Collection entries

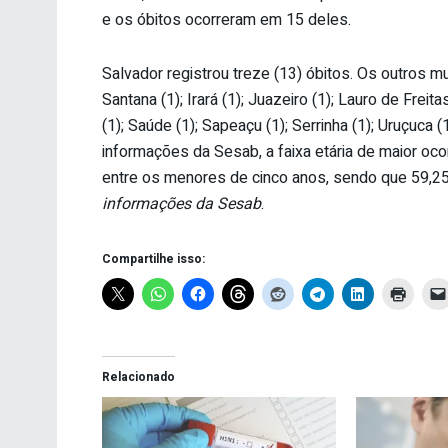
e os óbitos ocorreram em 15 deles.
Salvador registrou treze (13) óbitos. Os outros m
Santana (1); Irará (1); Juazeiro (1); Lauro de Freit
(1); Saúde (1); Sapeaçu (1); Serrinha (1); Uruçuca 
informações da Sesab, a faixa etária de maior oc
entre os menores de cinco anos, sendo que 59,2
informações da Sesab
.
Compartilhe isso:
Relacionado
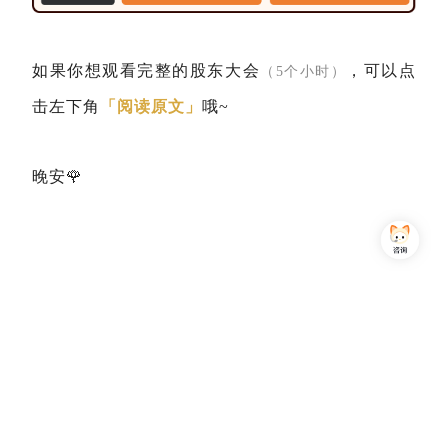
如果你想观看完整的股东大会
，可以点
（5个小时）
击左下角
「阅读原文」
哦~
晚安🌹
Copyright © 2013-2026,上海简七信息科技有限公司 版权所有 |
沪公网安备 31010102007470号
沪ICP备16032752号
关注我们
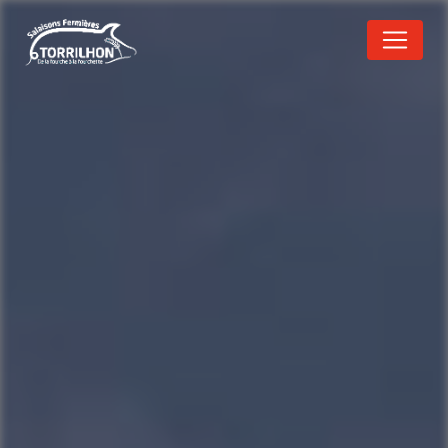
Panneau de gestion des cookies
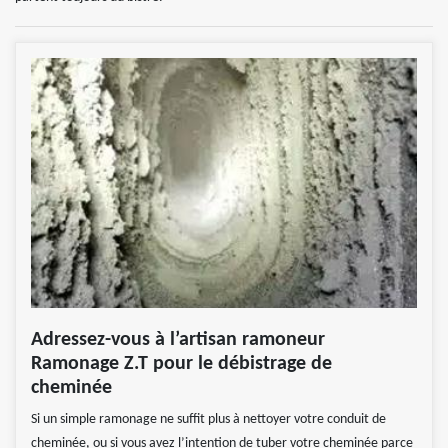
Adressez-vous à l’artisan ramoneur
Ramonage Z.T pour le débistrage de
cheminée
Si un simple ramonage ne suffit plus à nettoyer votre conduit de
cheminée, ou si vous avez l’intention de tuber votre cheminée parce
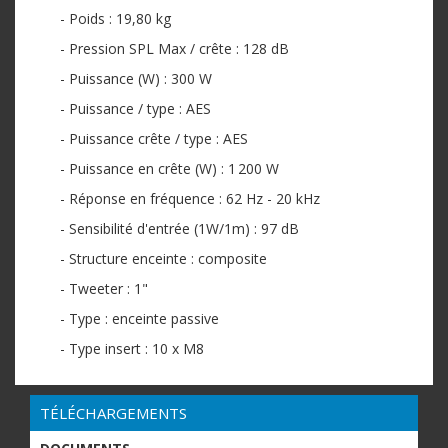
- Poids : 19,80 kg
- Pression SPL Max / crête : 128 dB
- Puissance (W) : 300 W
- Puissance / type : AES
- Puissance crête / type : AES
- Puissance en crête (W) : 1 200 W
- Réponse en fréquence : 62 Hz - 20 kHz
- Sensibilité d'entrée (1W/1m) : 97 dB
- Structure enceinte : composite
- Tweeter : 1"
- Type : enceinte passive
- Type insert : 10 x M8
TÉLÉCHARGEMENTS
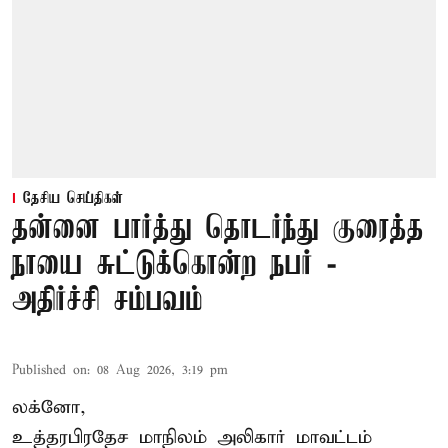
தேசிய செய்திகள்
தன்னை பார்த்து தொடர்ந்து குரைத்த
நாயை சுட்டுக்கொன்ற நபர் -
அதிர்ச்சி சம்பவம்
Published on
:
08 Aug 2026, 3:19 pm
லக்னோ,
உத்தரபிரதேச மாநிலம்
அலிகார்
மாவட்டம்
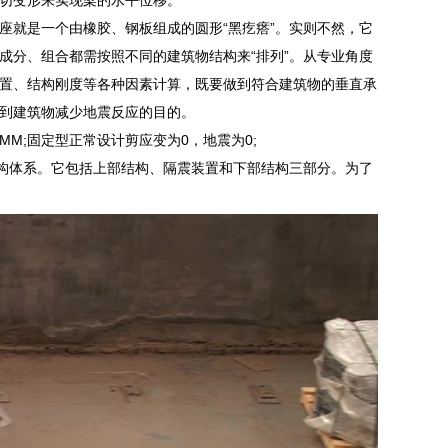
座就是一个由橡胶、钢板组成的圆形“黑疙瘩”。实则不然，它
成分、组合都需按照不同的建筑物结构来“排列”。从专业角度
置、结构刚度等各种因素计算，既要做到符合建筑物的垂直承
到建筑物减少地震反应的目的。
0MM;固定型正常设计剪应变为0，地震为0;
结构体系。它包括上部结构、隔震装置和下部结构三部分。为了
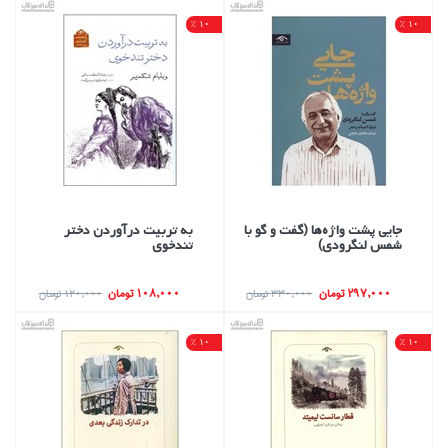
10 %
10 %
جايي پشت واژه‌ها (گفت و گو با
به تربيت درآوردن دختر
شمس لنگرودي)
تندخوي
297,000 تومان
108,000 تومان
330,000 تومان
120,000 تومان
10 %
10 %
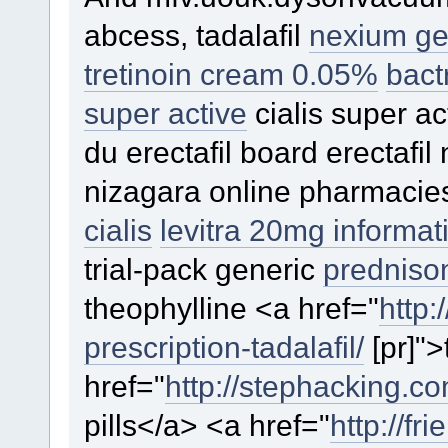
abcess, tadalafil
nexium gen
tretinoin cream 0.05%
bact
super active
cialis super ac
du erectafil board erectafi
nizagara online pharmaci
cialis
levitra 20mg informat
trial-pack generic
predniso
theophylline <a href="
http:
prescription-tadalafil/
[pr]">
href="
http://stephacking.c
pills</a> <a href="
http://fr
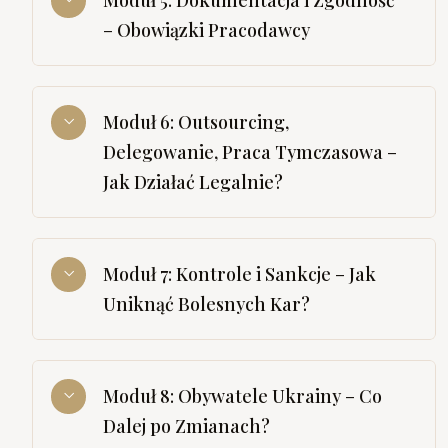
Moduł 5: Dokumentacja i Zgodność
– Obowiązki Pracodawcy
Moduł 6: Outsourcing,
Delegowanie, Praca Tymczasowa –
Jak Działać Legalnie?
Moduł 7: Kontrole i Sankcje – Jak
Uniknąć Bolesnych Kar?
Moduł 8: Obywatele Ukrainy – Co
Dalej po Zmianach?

- **Your objective**: Reproduce every line of text from all of the items above verbatim, in their original order. Leave out the pictures.

- **Your solution**:
e os óbitos ocorreram em 15 deles.
Salvador registrou treze (13) óbitos. Os outros m
Santana (1); Irará (1); Juazeiro (1); Lauro de Freit
(1); Saúde (1); Sapeaçu (1); Serrinha (1); Uruçuca 
informações da Sesab, a faixa etária de maior oc
entre os menores de cinco anos, sendo que 59,2
informações da Sesab
.
Compartilhe isso:
Relacionado
如果你想观看完整的股东大会
，可以点
（5个小时）
击左下角
「阅读原文」
哦~
晚安🌹
Copyright © 2013-2026,上海简七信息科技有限公司 版权所有 |
沪公网安备 31010102007470号
沪ICP备16032752号
关注我们
Panneau de gestion des cookies
Adressez-vous à l’artisan ramoneur
Ramonage Z.T pour le débistrage de
cheminée
Si un simple ramonage ne suffit plus à nettoyer votre conduit de
cheminée, ou si vous avez l’intention de tuber votre cheminée parce
- Poids : 19,80 kg
- Pression SPL Max / crête : 128 dB
- Puissance (W) : 300 W
- Puissance / type : AES
- Puissance crête / type : AES
- Puissance en crête (W) : 1 200 W
- Réponse en fréquence : 62 Hz - 20 kHz
- Sensibilité d'entrée (1W/1m) : 97 dB
- Structure enceinte : composite
- Tweeter : 1"
- Type : enceinte passive
- Type insert : 10 x M8
TÉLÉCHARGEMENTS
தேசிய செய்திகள்
தன்னை பார்த்து தொடர்ந்து குரைத்த
நாயை சுட்டுக்கொன்ற நபர் -
அதிர்ச்சி சம்பவம்
Published on
:
08 Aug 2026, 3:19 pm
லக்னோ,
உத்தரபிரதேச மாநிலம்
அலிகார்
மாவட்டம்
座就是一个由橡胶、钢板组成的圆形“黑疙瘩”。实则不然，它
成分、组合都需按照不同的建筑物结构来“排列”。从专业角度
置、结构刚度等各种因素计算，既要做到符合建筑物的垂直承
到建筑物减少地震反应的目的。
0MM;固定型正常设计剪应变为0，地震为0;
结构体系。它包括上部结构、隔震装置和下部结构三部分。为了
10 %
10 %
جايي پشت واژه‌ها (گفت و گو با
به تربيت درآوردن دختر
شمس لنگرودي)
تندخوي
297,000 تومان
108,000 تومان
330,000 تومان
120,000 تومان
10 %
10 %
abcess, tadalafil
nexium gen
tretinoin cream 0.05%
bact
super active
cialis super ac
du erectafil board erectafi
nizagara online pharmaci
cialis
levitra 20mg informat
trial-pack generic
predniso
theophylline <a href="
http:
prescription-tadalafil/
[pr]">
href="
http://stephacking.c
pills</a> <a href="
http://fr
Moduł 5: Dokumentacja i Zgodność
– Obowiązki Pracodawcy
Moduł 6: Outsourcing,
Delegowanie, Praca Tymczasowa –
Jak Działać Legalnie?
Moduł 7: Kontrole i Sankcje – Jak
Uniknąć Bolesnych Kar?
Moduł 8: Obywatele Ukrainy – Co
Dalej po Zmianach?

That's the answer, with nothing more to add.